BEGIN Data for this task
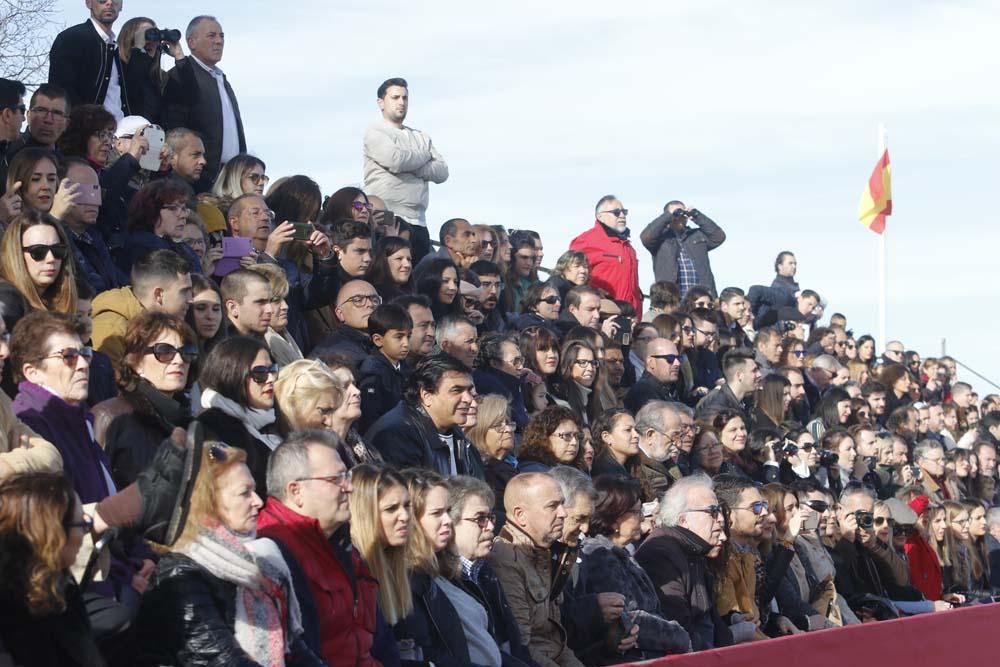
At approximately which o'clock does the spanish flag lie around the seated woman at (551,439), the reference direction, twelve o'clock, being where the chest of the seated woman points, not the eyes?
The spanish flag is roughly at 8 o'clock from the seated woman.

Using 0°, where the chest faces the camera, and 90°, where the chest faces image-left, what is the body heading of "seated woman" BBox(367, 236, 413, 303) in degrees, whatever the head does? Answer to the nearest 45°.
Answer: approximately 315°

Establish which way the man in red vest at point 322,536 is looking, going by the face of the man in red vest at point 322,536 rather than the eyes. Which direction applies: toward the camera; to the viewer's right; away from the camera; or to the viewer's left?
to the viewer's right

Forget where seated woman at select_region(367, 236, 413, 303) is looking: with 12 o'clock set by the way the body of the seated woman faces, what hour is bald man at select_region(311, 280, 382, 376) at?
END Data for this task
BEGIN Data for this task
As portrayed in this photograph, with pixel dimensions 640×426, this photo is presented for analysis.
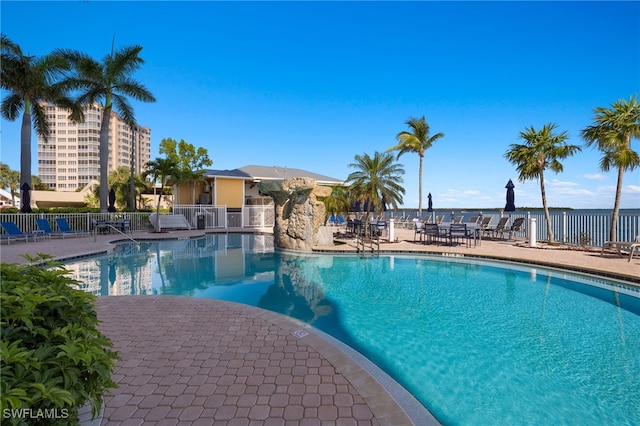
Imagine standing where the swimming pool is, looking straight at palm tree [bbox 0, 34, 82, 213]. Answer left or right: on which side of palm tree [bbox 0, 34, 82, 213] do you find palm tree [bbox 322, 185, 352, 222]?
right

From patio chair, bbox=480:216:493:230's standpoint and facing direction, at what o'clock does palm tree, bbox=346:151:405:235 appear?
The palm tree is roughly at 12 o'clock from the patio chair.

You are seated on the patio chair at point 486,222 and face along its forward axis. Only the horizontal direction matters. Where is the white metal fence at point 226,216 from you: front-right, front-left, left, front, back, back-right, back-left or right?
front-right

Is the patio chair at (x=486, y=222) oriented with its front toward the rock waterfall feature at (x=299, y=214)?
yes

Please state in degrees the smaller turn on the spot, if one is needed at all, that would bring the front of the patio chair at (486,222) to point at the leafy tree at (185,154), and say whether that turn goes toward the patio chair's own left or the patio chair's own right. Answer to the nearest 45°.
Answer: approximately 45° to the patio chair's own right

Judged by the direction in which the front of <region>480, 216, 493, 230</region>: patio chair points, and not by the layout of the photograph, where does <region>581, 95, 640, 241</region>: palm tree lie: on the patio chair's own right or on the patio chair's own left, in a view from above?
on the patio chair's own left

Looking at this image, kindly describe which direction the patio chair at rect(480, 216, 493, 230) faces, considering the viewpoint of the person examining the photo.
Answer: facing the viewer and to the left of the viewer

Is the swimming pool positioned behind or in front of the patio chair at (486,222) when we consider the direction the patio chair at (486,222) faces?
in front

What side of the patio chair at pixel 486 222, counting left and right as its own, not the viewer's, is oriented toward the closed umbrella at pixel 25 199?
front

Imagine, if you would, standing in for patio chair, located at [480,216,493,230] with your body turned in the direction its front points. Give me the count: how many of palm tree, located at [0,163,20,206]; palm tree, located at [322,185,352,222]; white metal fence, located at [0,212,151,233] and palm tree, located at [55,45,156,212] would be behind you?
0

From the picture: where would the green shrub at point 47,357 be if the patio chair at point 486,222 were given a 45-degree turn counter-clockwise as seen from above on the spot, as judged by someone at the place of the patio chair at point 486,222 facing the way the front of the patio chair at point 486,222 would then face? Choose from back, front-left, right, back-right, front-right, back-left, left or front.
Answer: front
END Data for this task
BEGIN Data for this task
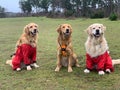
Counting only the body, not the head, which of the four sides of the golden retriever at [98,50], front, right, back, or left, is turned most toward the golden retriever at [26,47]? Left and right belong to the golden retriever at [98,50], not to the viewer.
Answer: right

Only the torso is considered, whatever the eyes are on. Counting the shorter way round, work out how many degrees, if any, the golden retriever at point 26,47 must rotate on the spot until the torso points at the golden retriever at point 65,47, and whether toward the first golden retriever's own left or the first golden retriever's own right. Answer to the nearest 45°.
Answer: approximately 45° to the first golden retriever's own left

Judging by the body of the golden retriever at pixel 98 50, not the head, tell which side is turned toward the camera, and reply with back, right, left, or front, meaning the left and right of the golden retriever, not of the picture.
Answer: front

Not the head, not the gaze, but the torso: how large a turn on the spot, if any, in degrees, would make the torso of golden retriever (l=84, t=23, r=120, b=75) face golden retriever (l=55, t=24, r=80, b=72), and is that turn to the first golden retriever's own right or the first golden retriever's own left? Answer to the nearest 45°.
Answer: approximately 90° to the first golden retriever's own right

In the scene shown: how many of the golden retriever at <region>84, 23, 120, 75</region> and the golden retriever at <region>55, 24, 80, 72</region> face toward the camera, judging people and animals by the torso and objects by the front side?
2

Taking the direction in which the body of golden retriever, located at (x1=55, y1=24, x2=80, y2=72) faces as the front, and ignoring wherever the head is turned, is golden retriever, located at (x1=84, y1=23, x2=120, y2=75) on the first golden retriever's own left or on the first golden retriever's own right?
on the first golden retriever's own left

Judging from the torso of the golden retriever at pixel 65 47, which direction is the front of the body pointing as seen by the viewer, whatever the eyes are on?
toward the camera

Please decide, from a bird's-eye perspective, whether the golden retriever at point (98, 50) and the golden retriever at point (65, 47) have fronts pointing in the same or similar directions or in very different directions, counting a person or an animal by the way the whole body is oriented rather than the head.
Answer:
END Data for this task
Task goal ::
List every line of the data above that contains the word "image".

Exercise response ::
Using 0°, where the chest faces the camera, and 90°, where the chest faces image-left, what is the body heading of "seated woman" BBox(367, 236, 413, 303) in degrees, whatever the head does? Answer to the nearest 45°.
Looking at this image, kindly describe which direction the patio chair at rect(480, 216, 493, 230) faces, considering the viewpoint of the person examining the photo.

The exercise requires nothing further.